Selected passage
UNITED STATES
SECURITIES AND EXCHANGE COMMISSION
WASHINGTON, D.C. 20549
FORM 8-K
CURRENT REPORT
Pursuant to Section 13 or 15(d) of The Securities Exchange Act of 1934
Date of Report (Date of earliest event reported): September 4, 2013
OM GROUP, INC.
(Exact name of registrant as specified in its charter)
Delaware | 001-12515 | 52-1736882 | ||
(State or other jurisdiction of incorporation) | (Commission File Number) | (IRS Employer Identification No.) |
127 Public Square, 1500 Key Tower Cleveland, Ohio | 44114-1221 | |||
(Address of principal executive offices) | (Zip Code) |
Registrant's telephone number, including area code: (216) 781-0083
Not Applicable
(Former name or former address, if changed since last report)
Check the appropriate box below if the Form 8-K filing is intended to simultaneously satisfy the filing obligation of the registrant under any of the following provisions:
¨ Written communications pursuant to Rule 425 under the Securities Act (17 CFR 230.425)
¨ Soliciting material pursuant to Rule 14a-12 under the Exchange Act (17 CFR 240.14a-12)
¨ Pre-commencement communications pursuant to Rule 14d-2(b) under the Exchange Act (17 CFR 240.14d-2(b))
¨ Pre-commencement communications pursuant to Rule 13e-4(c) under the Exchange Act (17 CFR 240.13e-4(c))
CLI-2139845v4
Item 1.01. Entry into a Material Definitive Agreement.
New Senior Secured Revolving Credit Facility
On September 4, 2013, OM Group, Inc., a Delaware corporation (the “Company”), Harko C.V., a limited partnership organized under the laws of the Netherlands (“Harko”), and VAC Germany GmbH, a limited liability company under the laws of Germany (“VAC”, and collectively with the Company and Harko, the “Borrowers”), entered into a Credit Agreement with PNC Bank, National Association (“PNC”), as administrative agent, PNC Capital Markets LLC, Merrill Lynch, Pierce, Fenner & Smith Incorporated and Wells Fargo Securities, LLC, as joint lead arrangers, Bank of America, N.A. and Wells Fargo Bank, National Association, as co-syndication agents, BNP Paribas and JPMorgan Chase Bank, N.A., as co-documentation agents, and the other agents and lenders named therein (the “New Senior Secured Revolving Credit Facility”).

Material shown

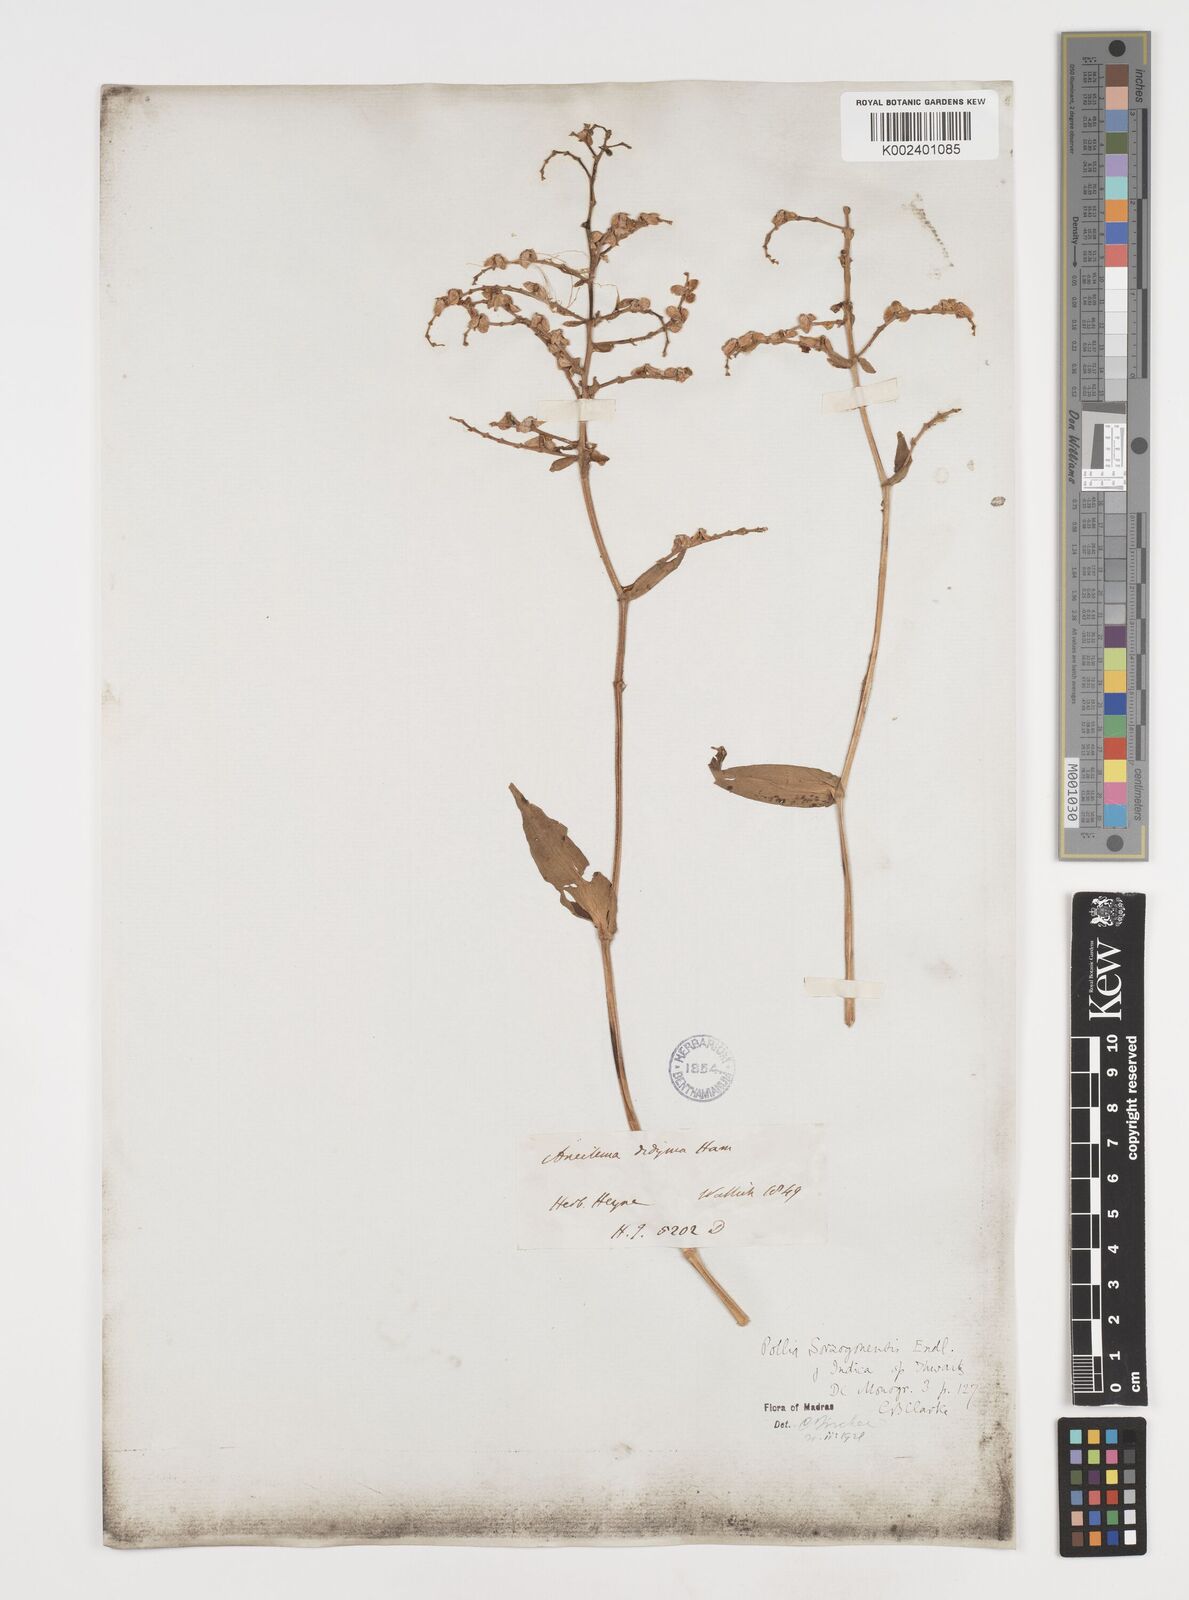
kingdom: Plantae
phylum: Tracheophyta
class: Liliopsida
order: Commelinales
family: Commelinaceae
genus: Pollia
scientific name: Pollia secundiflora
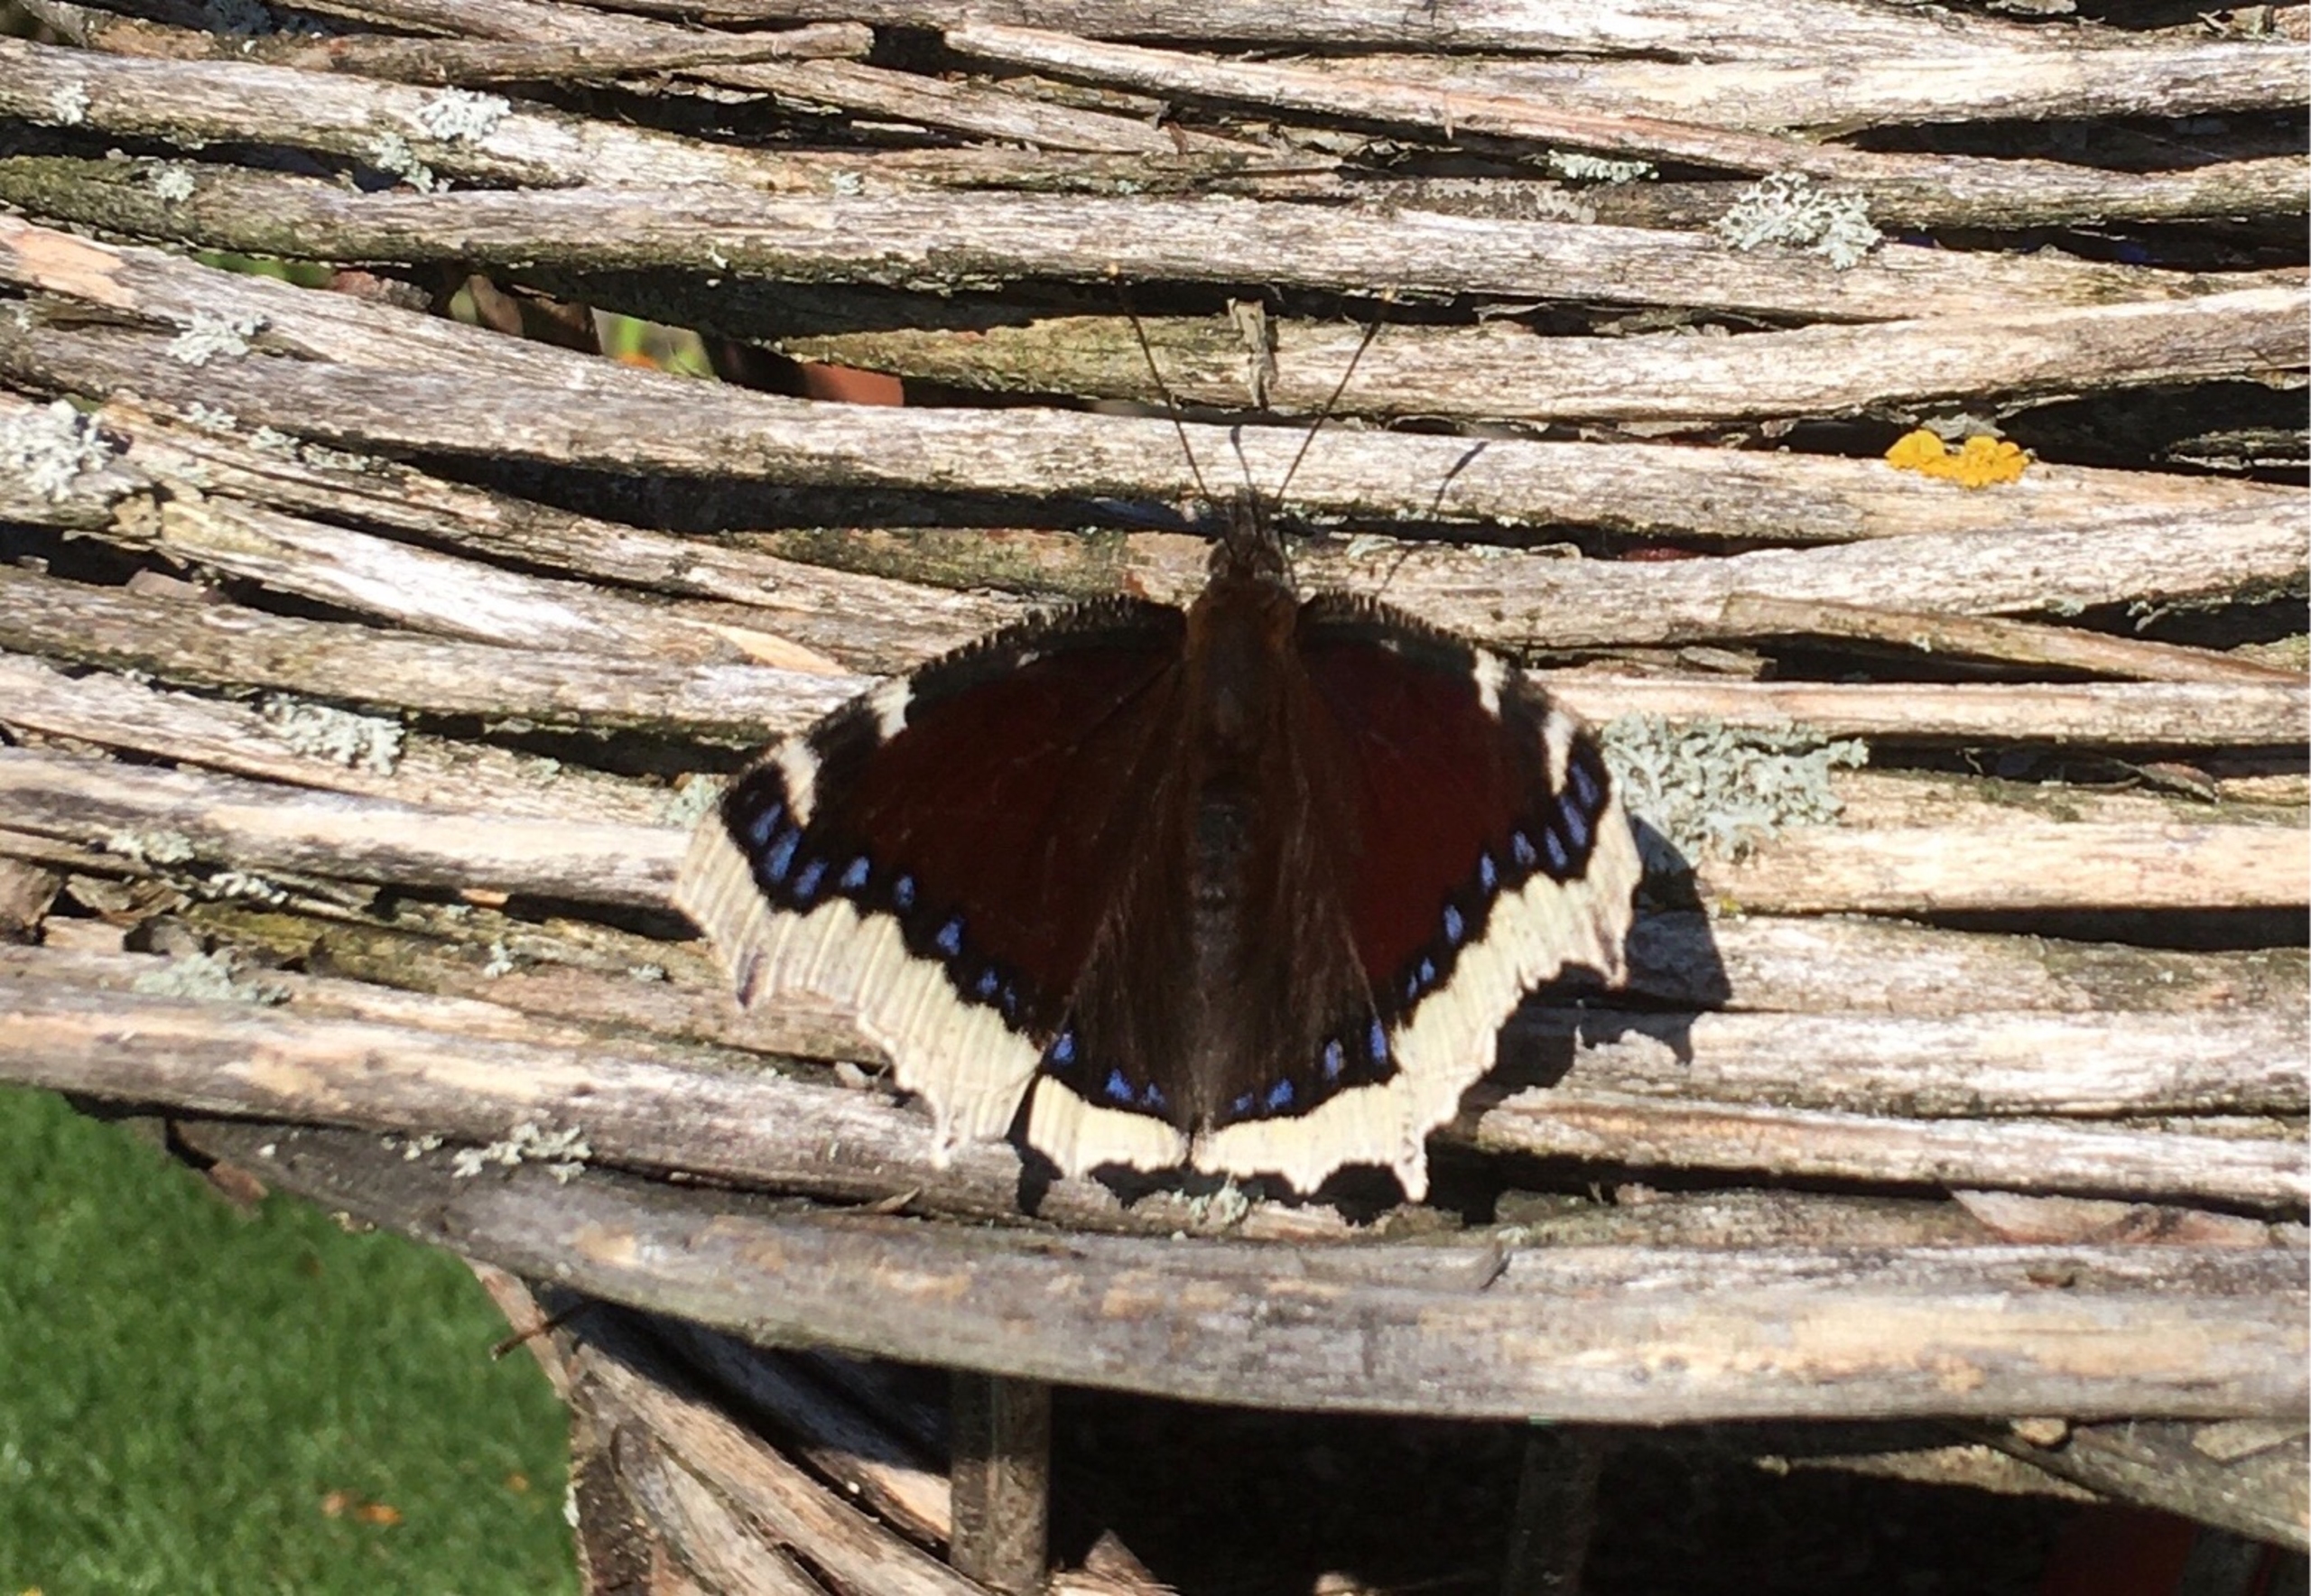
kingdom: Animalia
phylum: Arthropoda
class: Insecta
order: Lepidoptera
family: Nymphalidae
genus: Nymphalis
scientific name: Nymphalis antiopa
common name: Sørgekåbe
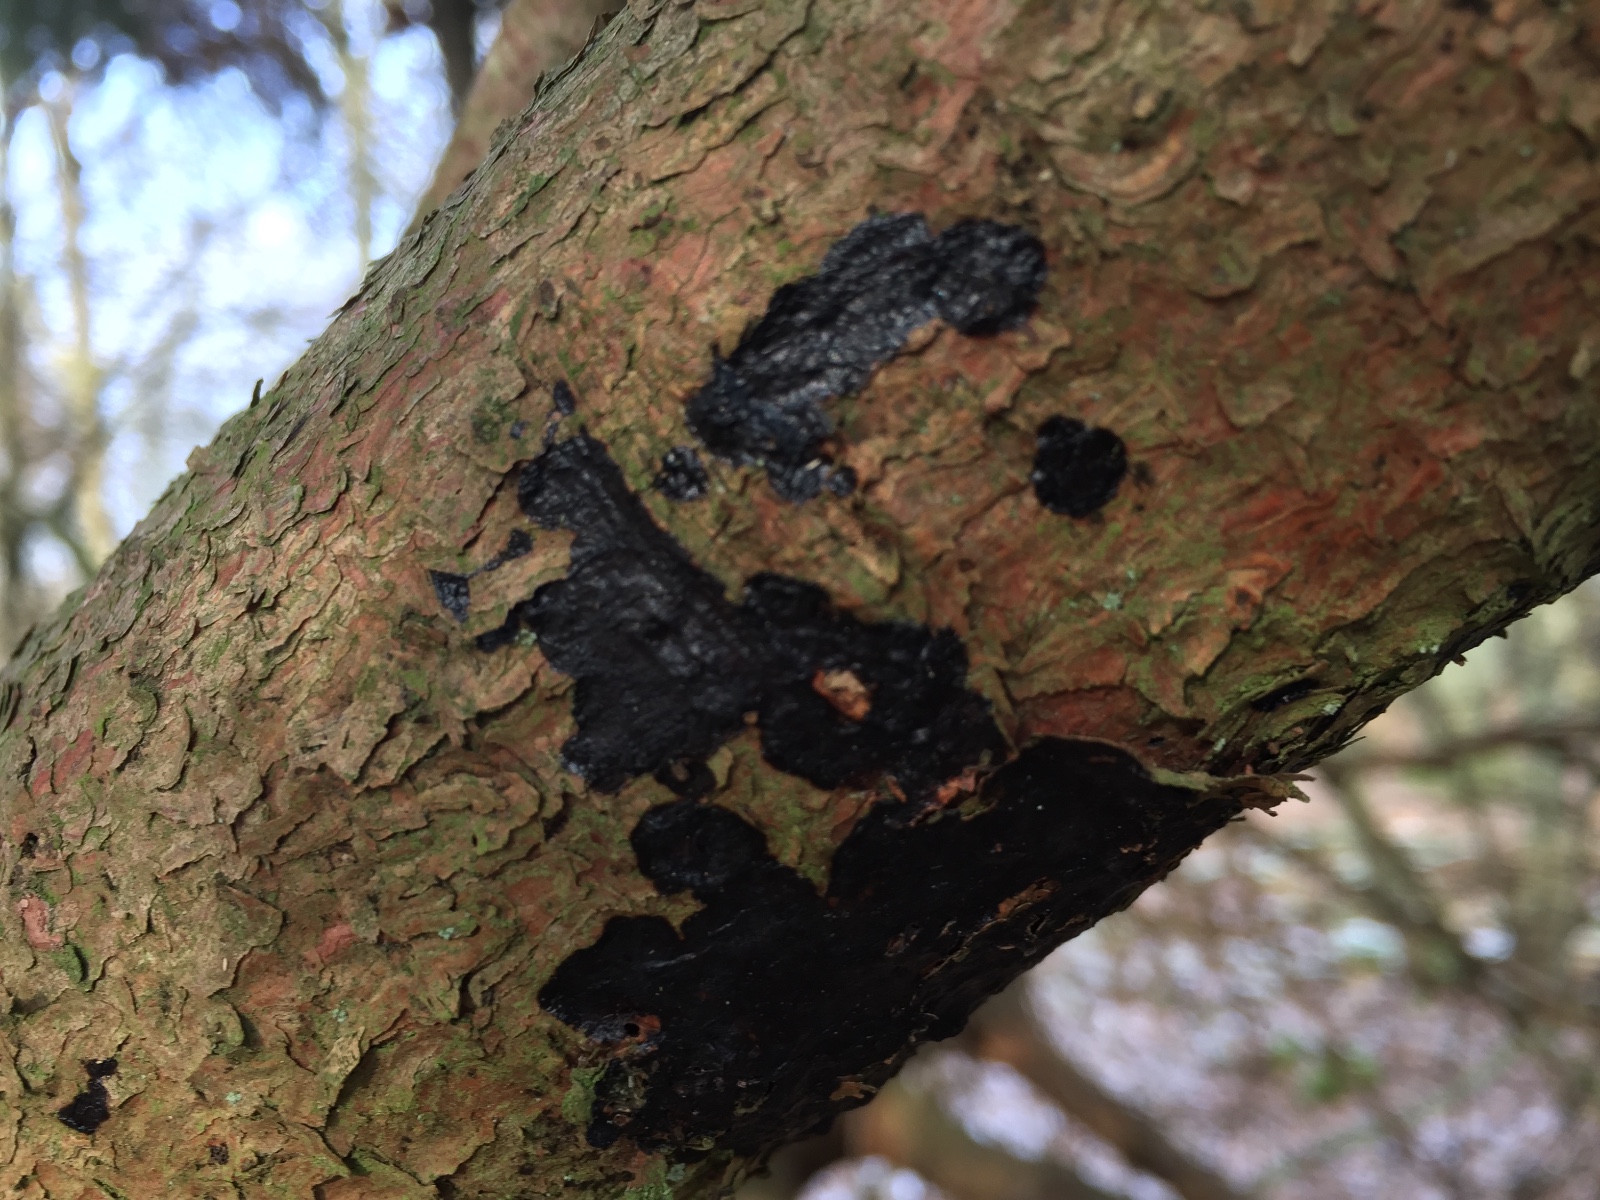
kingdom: Fungi
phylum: Basidiomycota
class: Agaricomycetes
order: Auriculariales
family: Auriculariaceae
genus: Exidia
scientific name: Exidia pithya
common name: gran-bævretop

Given task A
Decide whether each statement below agrees with the 8-K filing, answering yes or no and quoting the deciding words: (i) the earliest event reported took place on September 4, 2013; (ii) PNC Bank, National Association acts as administrative agent; (iii) Harko C.V. is a limited liability company organized under German law.
Given task B
Retype the lines of the entries from the line containing "phylum: Tracheophyta" up to and including the last line of the entries, leaving out the pictures.

Worked answer A
(i) Yes: "Date of Report (Date of earliest event reported): September 4, 2013"
(ii) Yes: "PNC Bank, National Association (“PNC”), as administrative agent"
(iii) No: "Harko C.V., a limited partnership organized under the laws of the Netherlands"

Worked answer B
phylum: Tracheophyta
class: Liliopsida
order: Commelinales
family: Commelinaceae
genus: Pollia
scientific name: Pollia secundiflora
kingdom: Animalia
phylum: Arthropoda
class: Insecta
order: Lepidoptera
family: Nymphalidae
genus: Nymphalis
scientific name: Nymphalis antiopa
common name: Sørgekåbe
kingdom: Fungi
phylum: Basidiomycota
class: Agaricomycetes
order: Auriculariales
family: Auriculariaceae
genus: Exidia
scientific name: Exidia pithya
common name: gran-bævretop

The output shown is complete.